An Australian faces Singapore's gallows

The Age

October 21, 2004

The death penalty is unconscionable, no matter what the crime.

Nguyen Tuong Van is a foolish young man. He took an extraordinary risk in an attempt to repay a drug-related debt incurred by his twin brother. He will now, most likely, pay for that debt with his life. Singapore's Court of Appeal yesterday rejected an appeal against a mandatory death sentence imposed on Nguyen in March for drug trafficking. In December 2002, the 24-year-old Melbourne man was arrested as he attempted to pass through Changi Airport en route from Cambodia to Australia. Strapped to his body and concealed in his luggage was 396 grams of heroin. The death penalty has been mandatory in Singapore since 1975 for anyone found with more than 15 grams of the drug. Execution is by hanging and Nguyen could earn the unenviable distinction of becoming the first Australian citizen to be executed in the island nation. His only hope now is a plea for clemency to Singapore President S. R. Nathan. Clemency is rarely granted in a country that has executed more than 400 people since 1991. Most of those hanged have been drug traffickers. The Singaporean Government does not publish statistics about death sentences or executions. It is not known how many prisoners are on death row. What is known is that Singapore has one of the highest per capita execution rates in the world, surpassing even China, which is responsible for about 85 per cent of the world's judicial executions.
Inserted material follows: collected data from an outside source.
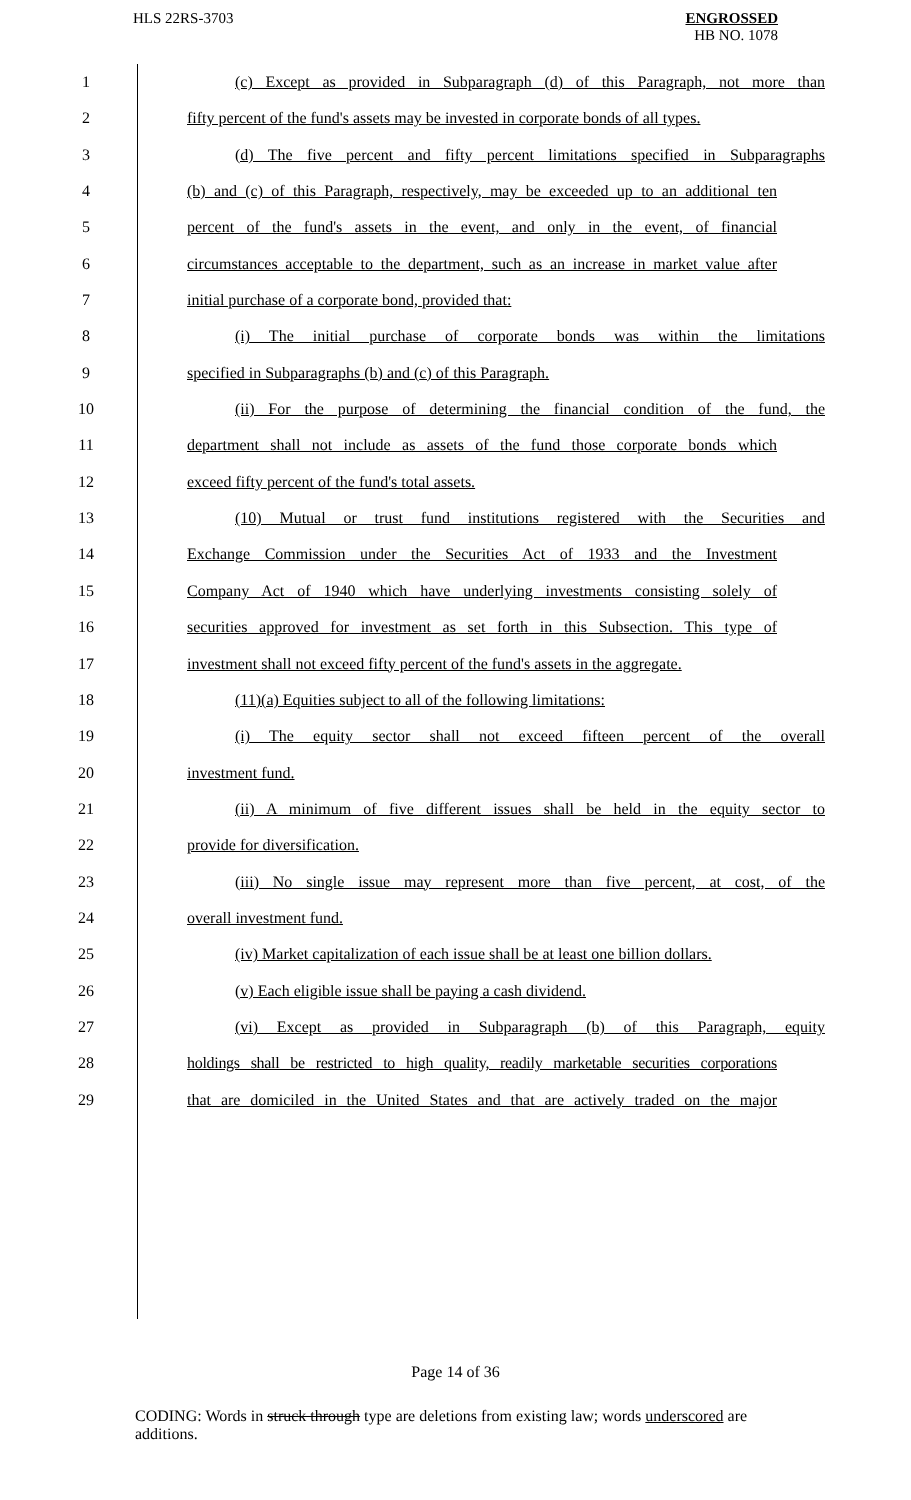HLS 22RS-3703 ENGROSSED
HB NO. 1078
1 (c) Except as provided in Subparagraph (d) of this Paragraph, not more than
2 fifty percent of the fund's assets may be invested in corporate bonds of all types.
3 (d) The five percent and fifty percent limitations specified in Subparagraphs
4 (b) and (c) of this Paragraph, respectively, may be exceeded up to an additional ten
5 percent of the fund's assets in the event, and only in the event, of financial
6 circumstances acceptable to the department, such as an increase in market value after
7 initial purchase of a corporate bond, provided that:
8 (i) The initial purchase of corporate bonds was within the limitations
9 specified in Subparagraphs (b) and (c) of this Paragraph.
10 (ii) For the purpose of determining the financial condition of the fund, the
11 department shall not include as assets of the fund those corporate bonds which
12 exceed fifty percent of the fund's total assets.
13 (10) Mutual or trust fund institutions registered with the Securities and
14 Exchange Commission under the Securities Act of 1933 and the Investment
15 Company Act of 1940 which have underlying investments consisting solely of
16 securities approved for investment as set forth in this Subsection. This type of
17 investment shall not exceed fifty percent of the fund's assets in the aggregate.
18 (11)(a) Equities subject to all of the following limitations:
19 (i) The equity sector shall not exceed fifteen percent of the overall
20 investment fund.
21 (ii) A minimum of five different issues shall be held in the equity sector to
22 provide for diversification.
23 (iii) No single issue may represent more than five percent, at cost, of the
24 overall investment fund.
25 (iv) Market capitalization of each issue shall be at least one billion dollars.
26 (v) Each eligible issue shall be paying a cash dividend.
27 (vi) Except as provided in Subparagraph (b) of this Paragraph, equity
28 holdings shall be restricted to high quality, readily marketable securities corporations
29 that are domiciled in the United States and that are actively traded on the major
Page 14 of 36
CODING: Words in struck through type are deletions from existing law; words underscored are additions.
In Australia, the death penalty was finally abolished when Western Australia removed it from the statute books in 1984. The last person to be executed in this country was Ronald Ryan, hanged at Pentridge Prison in 1967, although other Australians have since been executed overseas. There is little evidence to suggest that a continuation or resumption of the death penalty would in any way have acted as a deterrent against serious crimes in Australia. The homicide rate nationwide remains relatively stable. The Singaporean experience has been that capital punishment has scarcely had an impact on drug trafficking. In Texas, the United States jurisdiction in which more executions are carried out than any other, there has actually been an increase in the number of homicides in recent years.

There have been flashes of ambivalence in the attitude of Australians to capital punishment in recent years. Outrages such as the Bali bombings have served to refocus public attention on the issue. But the lesson of the abolition debates in Australia last century was clear: taking one life for even the most heinous of crimes in no way upholds or protects the value of all human life. The Age remains opposed to the death penalty, both here and overseas. The Australian Government has already made entreaties on Nguyen's behalf. It must continue to remind Singapore that judicial executions are an unconscionable violation of human rights that no truly civilised nation ought to condone.


Anonymous said...

Who cares about execution as a deterrent? It is more like taking out the garbage. Singapore - do not back down in the face of the whining bleeding heart liberals. Hang him.